Your next question is, how do I grow a business beyond myself. This begins with educating yourself. Running a business is an area that many interior designers struggle with because it wasn’t taught in design school. While in school, you most likely learned the principles and elements of design, not the principles of business.

At Behind the Design, we are committed to educating our members on how to grow a design business through training, education, and support. Our community membership is free to join, and you will have access to many free resources.

Furthermore, finding additional experts to help you will be key to your success. Don’t be afraid to ask questions, even if the question feels dumb.

Next, read business books and listen to business podcasts as much as possible. Then, attend business conferences and webinars outside of traditional design events. Finally, don’t limit yourself to just following designers on social platforms; expand your horizon by following leaders and entrepreneurs in different fields.

Your design firm must operate with efficiencies that take time along with trial and error. Early on, you may not have the resources to outsource. Therefore you have to figure out your processes and systems to ensure nothing is missed. As you grow, you will hire resources and employees to take on some business burdens.
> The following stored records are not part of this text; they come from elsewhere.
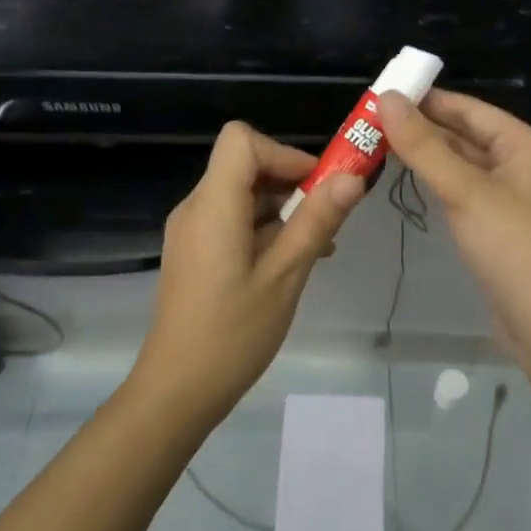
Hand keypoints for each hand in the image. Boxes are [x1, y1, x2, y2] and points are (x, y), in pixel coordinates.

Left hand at [132, 121, 363, 415]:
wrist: (178, 390)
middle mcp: (196, 208)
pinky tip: (289, 264)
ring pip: (241, 195)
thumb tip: (353, 177)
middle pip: (244, 166)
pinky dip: (264, 229)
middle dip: (291, 184)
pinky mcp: (194, 253)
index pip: (242, 141)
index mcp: (213, 206)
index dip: (284, 153)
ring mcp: (191, 232)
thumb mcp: (285, 276)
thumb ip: (317, 222)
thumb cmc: (233, 334)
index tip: (319, 186)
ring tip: (317, 249)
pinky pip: (232, 221)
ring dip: (282, 210)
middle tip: (328, 220)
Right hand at [377, 89, 530, 356]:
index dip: (428, 98)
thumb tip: (386, 98)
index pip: (470, 108)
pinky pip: (461, 193)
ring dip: (426, 155)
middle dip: (422, 127)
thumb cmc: (513, 249)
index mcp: (522, 146)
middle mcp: (518, 166)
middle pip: (465, 135)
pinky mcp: (495, 229)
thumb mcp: (466, 191)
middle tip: (370, 120)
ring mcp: (508, 199)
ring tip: (379, 144)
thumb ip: (424, 146)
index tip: (382, 92)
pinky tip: (409, 181)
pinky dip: (436, 183)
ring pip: (461, 165)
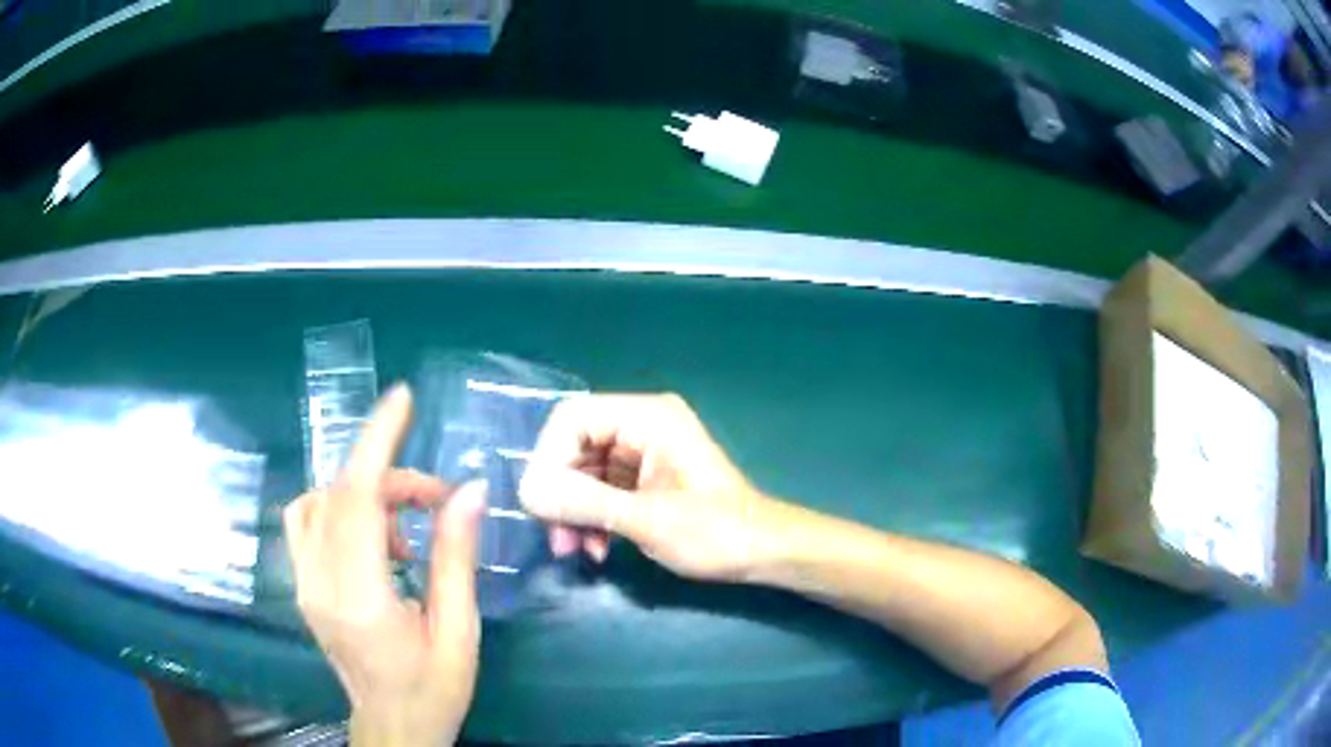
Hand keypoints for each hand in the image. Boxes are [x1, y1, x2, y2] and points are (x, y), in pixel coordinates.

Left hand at [284, 385, 484, 746]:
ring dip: (362, 492)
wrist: (393, 730)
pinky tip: (377, 540)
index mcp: (360, 599)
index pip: (357, 499)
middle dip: (388, 474)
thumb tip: (470, 491)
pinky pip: (308, 523)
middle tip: (437, 496)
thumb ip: (456, 558)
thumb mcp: (458, 631)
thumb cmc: (434, 691)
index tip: (401, 400)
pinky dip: (341, 508)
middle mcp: (318, 584)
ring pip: (317, 502)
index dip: (377, 443)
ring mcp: (303, 585)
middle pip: (340, 494)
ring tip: (406, 525)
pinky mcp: (302, 587)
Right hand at [519, 393, 774, 581]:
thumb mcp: (647, 520)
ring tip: (572, 549)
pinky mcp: (642, 479)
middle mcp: (641, 426)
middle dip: (559, 493)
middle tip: (555, 536)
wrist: (762, 552)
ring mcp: (641, 452)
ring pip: (582, 472)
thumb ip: (585, 503)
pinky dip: (590, 517)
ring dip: (571, 511)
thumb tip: (527, 492)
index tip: (539, 504)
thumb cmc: (716, 532)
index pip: (573, 418)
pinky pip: (599, 490)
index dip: (547, 458)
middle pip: (573, 446)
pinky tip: (594, 548)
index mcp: (648, 417)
However, you must be impeccably aware of every aspect so you know who to hire and how they can help you grow.


6. Marketing is a Necessary Expense.

Often designers start their business with a few clients who follow them from a previous position. This can be a slippery slope as you want to ensure that you are not “stealing” clients. You may have signed a non-compete clause that can be used against you. That is a great start if you have a few clients that follow, but you will still need to find new clients through marketing and sales efforts.

Remember earlier we discuss business expenses? Marketing is usually the largest expenditure for many small businesses because you can’t grow without it. An adequate marketing budget is five to eight percent of your revenue or proposed revenue. If you plan to make $100,000, your marketing budget should be between $5,000 and $8,000 per year. That budget is low in the big scheme of things, so it will be important for you to maximize every dollar.

This means that you will be doing a lot of the marketing yourself. Yes, on top of everything else we discussed. I can’t emphasize enough how important branding and marketing are for your long-term success.

We have several resources and articles to help you. But, first, check out our online branding course, “Building a Brand Identity Beyond Logos.” This one-hour course walks you through branding and how you can use it to grow your interior design business.

If your website needs help, don’t fret. We use Kajabi, which has been a huge help. I was using WordPress for years, and it was literally the hardest part of my marketing effort. This past summer, we switched our sites to Kajabi, saving me time and money. You can check Kajabi out for yourself.

Another tool I can’t live without is Grammarly. This add-on helps me with everything from spelling to grammar. It even helps me with recommendations to improve my writing. If you are nervous about writing, the professional subscription is well worth the minimal cost.

One more tool that helps me is Canva. Canva allows me to edit images, design social posts, and create presentation materials easily. I find it easier and faster to use than the Adobe Suite.

My last recommendation is to join our community of interior designers. Once you sign up, you will have access to all of our marketing and business tips and resources.

Marketing doesn’t have to be hard, nor should it be neglected. A good marketing strategy and plan will help your business grow tenfold.

Owning and running a growing interior design business takes courage. As an entrepreneur, you will constantly grow and push yourself to do more and be more. Self-doubt and loneliness are inevitable. But understand, with the right support system, processes, and strategic plan, you can build a business that not only provides for your family but also provides for other families.